If God knows the end from the beginning, as the Bible contends, then he knew before he created the Garden that the fruit from the tree of the knowledge of good and evil would be eaten, despite his "warning".

He could have arranged matters differently, yet chose not to. I've heard the "free will" defense put up with respect to this, but it always seems to lack one vital point that I have yet to see addressed.

The disobedience of Eve (who was not yet created when God gave his edict in Gen 2:17), or the disobedience of Adam in following her action after the fact, cannot rightly be judged as an immoral or sinful act, because they lacked the moral capacity to know that disobedience was evil.

They were denied the knowledge of good and evil, and then all of mankind was condemned because they failed to make a proper moral decision regarding whether listening to the serpent's argument over God's edict was evil.

Seems more than a bit like a frame-up, doesn't it?

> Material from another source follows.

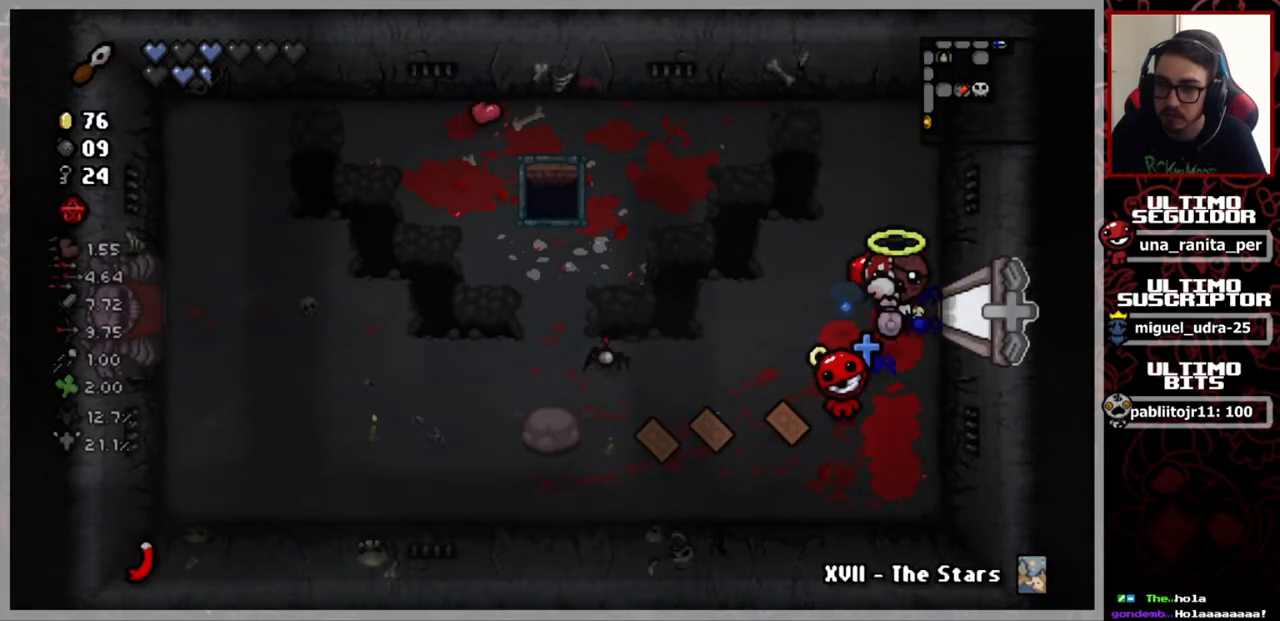
{"buttons": [], "left_stick": "center", "right_stick": "center", "events": []}
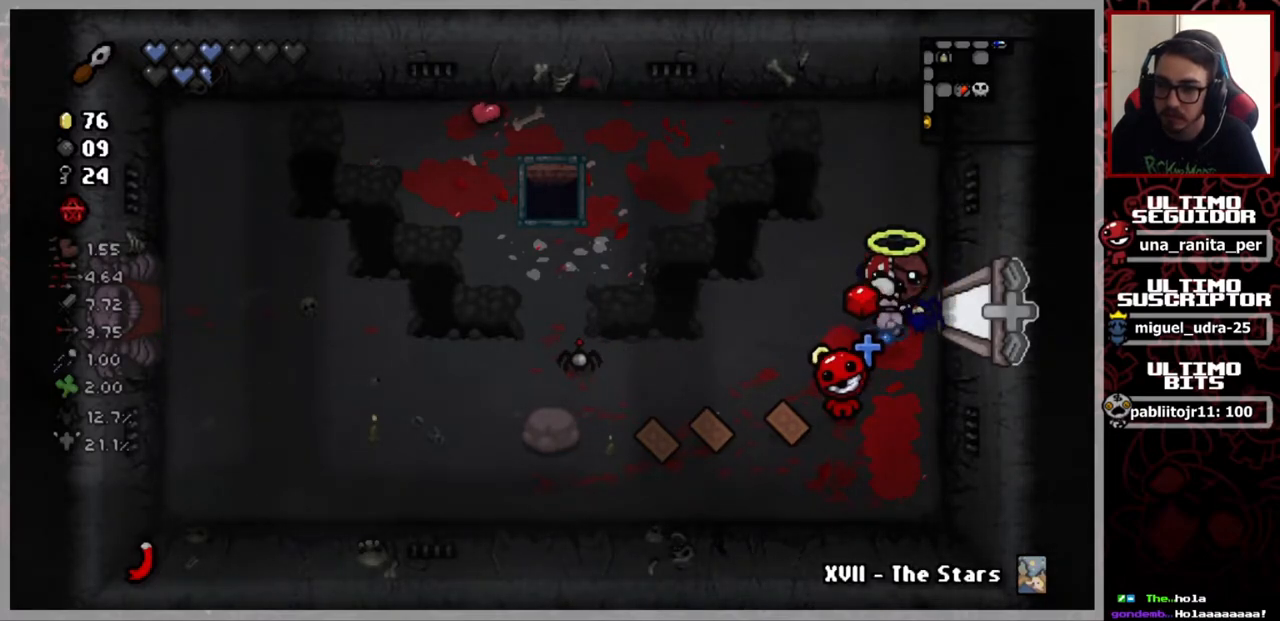
{"buttons": [], "left_stick": "down", "right_stick": "center", "events": [[117, "left_stick", "down-left"], [267, "left_stick", "center"], [434, "left_stick", "down"]]}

We don't judge an infant as evil if it commits a bad act without the infant understanding that the act is bad, yet God knows in advance that this bad act will happen, and does nothing to stop it. He, in fact, lays the groundwork by denying Adam and Eve the very tools they could have used to make a sound moral judgement... the ability to know good from evil.

And we are expected to treat it as just and good that all of mankind inherits "original sin" from the actions of those who had no knowledge of whether their actions were good or evil?

A logical conclusion from a reading of Genesis would therefore be that mankind is corrupted because God ensured they didn't have the tools to prevent themselves from making moral errors (like the ability to know good from evil), and therefore would eventually commit sin, and knew in advance that they would do so, before he gave the warning which defined it as a sin to begin with.

Tell me again... who's responsible for man being corrupt?